Thread 0x0000000103500580 (most recent call first):
  File "/Users/az/.local/lib/python3.9/site-packages/tensorflow/python/client/session.py", line 1454 in _call_tf_sessionrun
  File "/Users/az/.local/lib/python3.9/site-packages/tensorflow/python/client/session.py", line 1361 in _run_fn
  File "/Users/az/.local/lib/python3.9/site-packages/tensorflow/python/client/session.py", line 1378 in _do_call
  File "/Users/az/.local/lib/python3.9/site-packages/tensorflow/python/client/session.py", line 1371 in _do_run
  File "/Users/az/.local/lib/python3.9/site-packages/tensorflow/python/client/session.py", line 1191 in _run
  File "/Users/az/.local/lib/python3.9/site-packages/tensorflow/python/client/session.py", line 968 in run
  File "/Users/az/Programmierung/crnn/tests/test_TFUtil.py", line 3529 in test_get_variable_grad_from_update_ops
  File "/Users/az/Programmierung/crnn/tests/test_TFUtil.py", line 4559 in <module>
fish: Job 1, 'python3 tests/test_TFUtil.py te…' terminated by signal SIGSEGV (Address boundary error)

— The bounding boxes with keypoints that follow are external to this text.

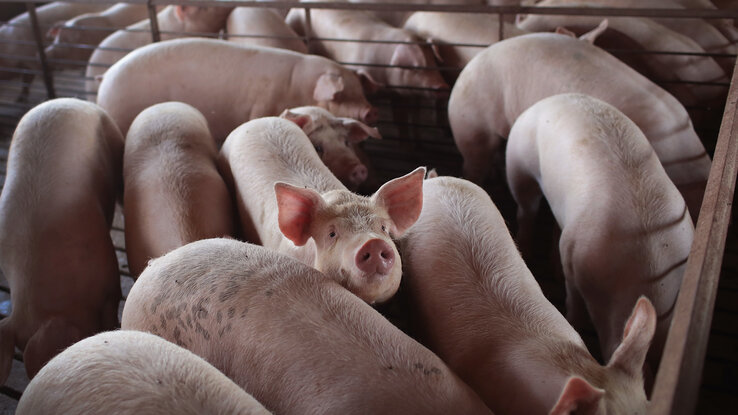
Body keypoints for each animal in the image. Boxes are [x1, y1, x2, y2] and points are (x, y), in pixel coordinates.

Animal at [96, 37, 378, 143]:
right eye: (339, 95)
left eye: (361, 91)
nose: (370, 110)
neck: (297, 87)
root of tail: (106, 76)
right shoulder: (262, 105)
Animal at [505, 93, 694, 376]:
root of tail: (547, 100)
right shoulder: (574, 258)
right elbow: (573, 301)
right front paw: (573, 321)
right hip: (519, 163)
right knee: (527, 210)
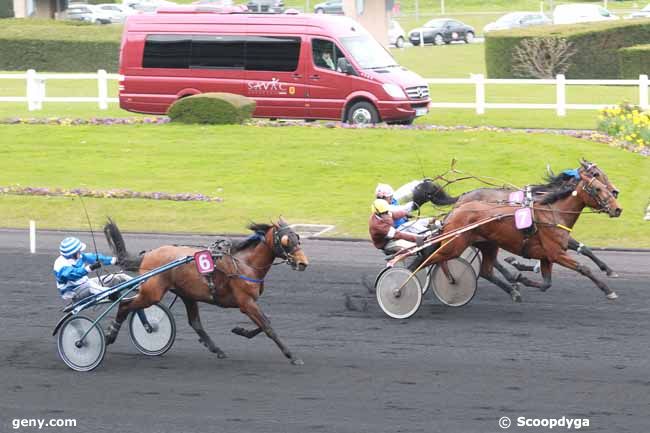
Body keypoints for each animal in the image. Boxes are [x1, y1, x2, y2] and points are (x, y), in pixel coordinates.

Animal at [102, 218, 310, 362]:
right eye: (286, 240)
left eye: (297, 238)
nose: (303, 263)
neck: (245, 263)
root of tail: (147, 255)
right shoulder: (246, 302)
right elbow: (267, 326)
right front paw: (292, 356)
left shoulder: (249, 303)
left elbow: (264, 323)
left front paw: (240, 330)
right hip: (152, 293)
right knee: (125, 305)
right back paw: (110, 334)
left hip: (187, 294)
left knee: (195, 323)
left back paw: (216, 349)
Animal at [412, 162, 620, 300]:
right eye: (596, 177)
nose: (616, 197)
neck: (552, 208)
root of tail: (461, 200)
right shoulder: (554, 251)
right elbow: (582, 266)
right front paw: (608, 289)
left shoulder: (553, 247)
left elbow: (583, 250)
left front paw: (609, 270)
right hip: (460, 241)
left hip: (482, 241)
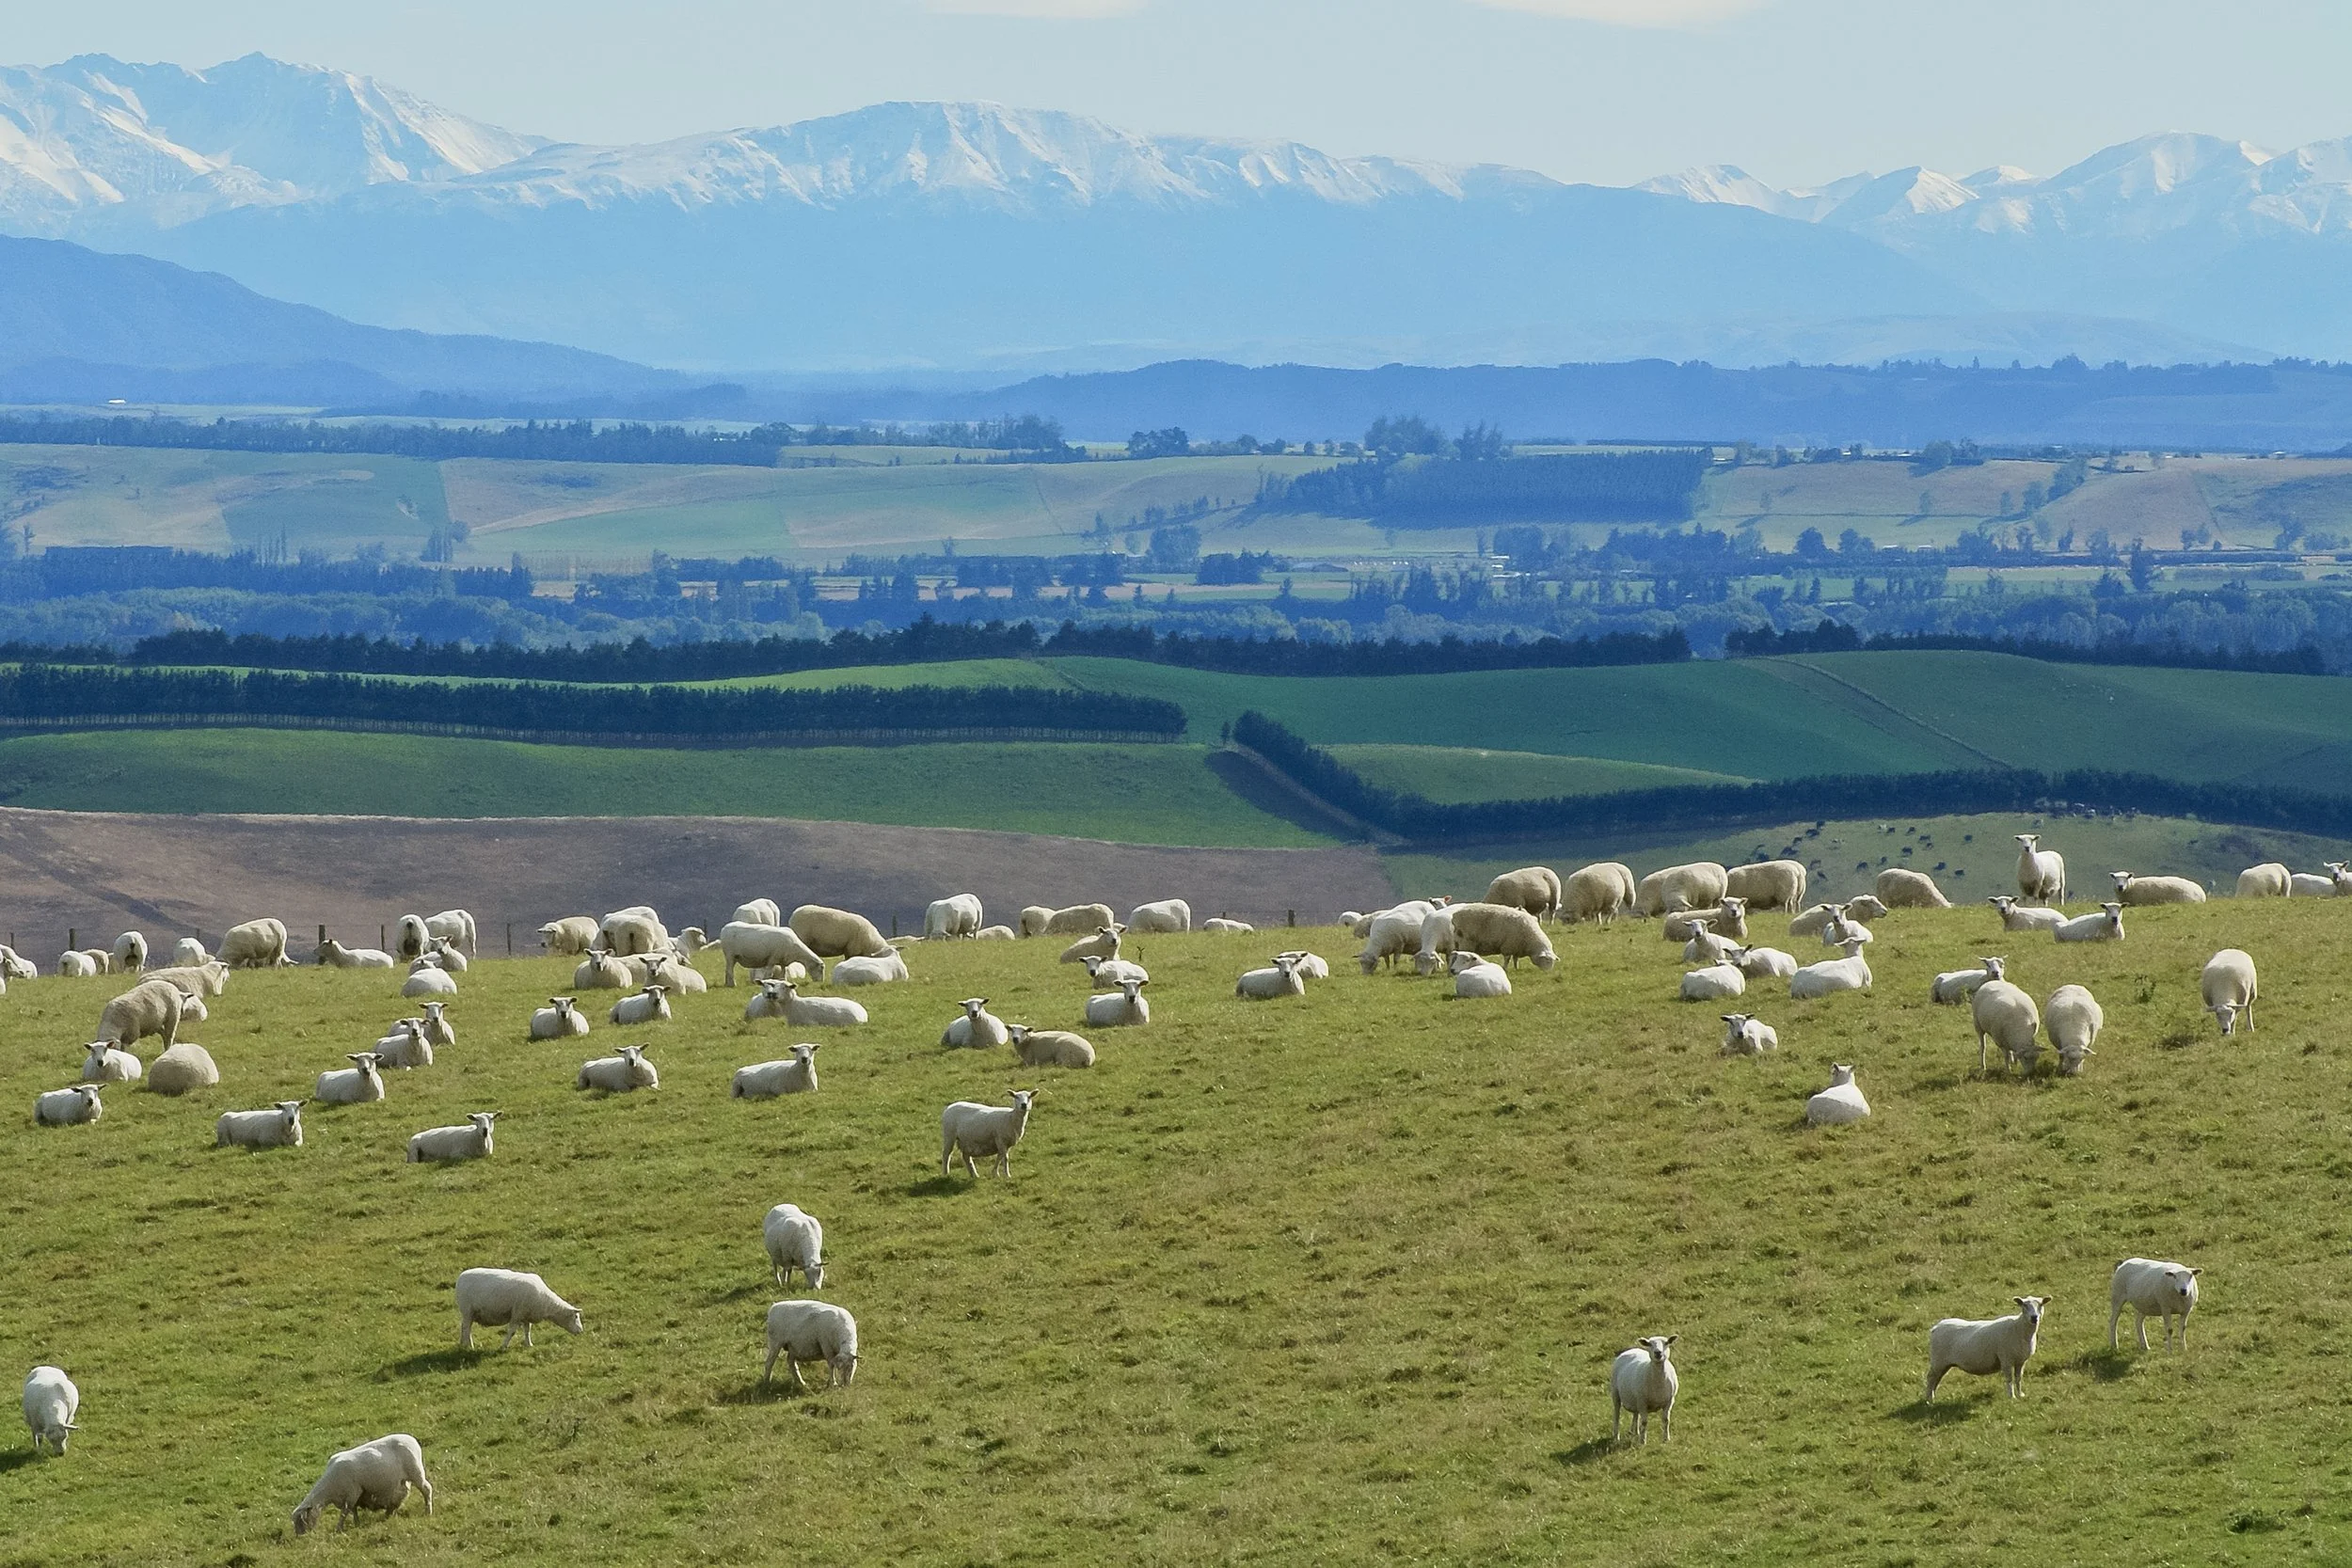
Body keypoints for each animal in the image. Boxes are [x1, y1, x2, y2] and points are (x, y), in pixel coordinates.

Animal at [291, 1434, 432, 1534]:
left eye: (301, 1521)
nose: (300, 1537)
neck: (330, 1488)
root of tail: (412, 1439)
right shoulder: (354, 1495)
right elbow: (353, 1510)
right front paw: (356, 1523)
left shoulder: (352, 1493)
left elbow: (345, 1512)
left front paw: (338, 1528)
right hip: (403, 1480)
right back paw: (388, 1514)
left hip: (416, 1472)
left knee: (426, 1489)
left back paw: (428, 1511)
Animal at [455, 1267, 581, 1350]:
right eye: (576, 1316)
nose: (581, 1331)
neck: (546, 1302)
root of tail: (461, 1277)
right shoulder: (517, 1314)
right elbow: (512, 1331)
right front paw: (503, 1346)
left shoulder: (526, 1315)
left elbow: (527, 1330)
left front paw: (529, 1344)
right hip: (467, 1310)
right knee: (466, 1328)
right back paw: (469, 1346)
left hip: (469, 1313)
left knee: (464, 1326)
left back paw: (462, 1344)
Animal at [1925, 1295, 2049, 1401]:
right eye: (2024, 1305)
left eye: (2041, 1304)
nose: (2034, 1318)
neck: (2019, 1328)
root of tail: (1936, 1327)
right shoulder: (2006, 1359)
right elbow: (2009, 1379)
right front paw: (2012, 1397)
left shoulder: (2021, 1360)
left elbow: (2019, 1378)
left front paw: (2021, 1395)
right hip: (1938, 1361)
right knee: (1931, 1378)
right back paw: (1929, 1399)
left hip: (1943, 1364)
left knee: (1937, 1379)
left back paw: (1933, 1397)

Stack trace in LLDB in the crashing thread:

* thread #28, queue = 'metal gpu stream', stop reason = EXC_BAD_ACCESS (code=1, address=0xbeaddc3f8010)
  * frame #0: 0x00000001836ea5a0 libobjc.A.dylib`objc_msgSend + 32
    frame #1: 0x000000018df96d38 MPSNDArray`___lldb_unnamed_symbol1550 + 2292
    frame #2: 0x000000018df98bbc MPSNDArray`___lldb_unnamed_symbol1567 + 300
    frame #3: 0x000000018df991e8 MPSNDArray`___lldb_unnamed_symbol1569 + 176
    frame #4: 0x0000000159a7d2b8 libmetal_plugin.dylib`invocation function for block in double dispatchOneKernel<MPSNDArrayIdentity>(MetalStream*, MPSNDArrayIdentity*, NSArray*, MPSNDArray*, char const*, MPSKernelDAGObject*) + 120
    frame #5: 0x00000001836a01b4 libdispatch.dylib`_dispatch_client_callout + 20
    frame #6: 0x00000001836af414 libdispatch.dylib`_dispatch_lane_barrier_sync_invoke_and_complete + 56
    frame #7: 0x0000000159a7d140 libmetal_plugin.dylib`double dispatchOneKernel<MPSNDArrayIdentity>(MetalStream*, MPSNDArrayIdentity*, NSArray*, MPSNDArray*, char const*, MPSKernelDAGObject*) + 120
    frame #8: 0x0000000159a7fffc libmetal_plugin.dylib`metal_plugin::MPSApplyMomentumOp<float>::Compute(metal_plugin::OpKernelContext*) + 2768
    frame #9: 0x0000000159a7f2fc libmetal_plugin.dylib`void metal_plugin::ComputeOpKernel<metal_plugin::MPSApplyMomentumOp<float> >(void*, TF_OpKernelContext*) + 44
    frame #10: 0x000000014cd00028 libtensorflow_framework.2.dylib`tensorflow::PluggableDevice::Compute(tensorflow::OpKernel*, tensorflow::OpKernelContext*) + 148
    frame #11: 0x000000014cc847f0 libtensorflow_framework.2.dylib`tensorflow::(anonymous namespace)::ExecutorState<tensorflow::SimplePropagatorState>::Process(tensorflow::SimplePropagatorState::TaggedNode, long long) + 3764
    frame #12: 0x000000028a47eb6c _pywrap_tensorflow_internal.so`Eigen::ThreadPoolTempl<tsl::thread::EigenEnvironment>::WorkerLoop(int) + 1496
    frame #13: 0x000000028a47e468 _pywrap_tensorflow_internal.so`tsl::thread::EigenEnvironment::CreateThread(std::__1::function<void ()>)::'lambda'()::operator()() const + 80
    frame #14: 0x000000014cb9e878 libtensorflow_framework.2.dylib`tsl::(anonymous namespace)::PThread::ThreadFn(void*) + 120
    frame #15: 0x000000018386426c libsystem_pthread.dylib`_pthread_start + 148

As you see from the output, the crash happens in the last session.run([minimize_op, grad]).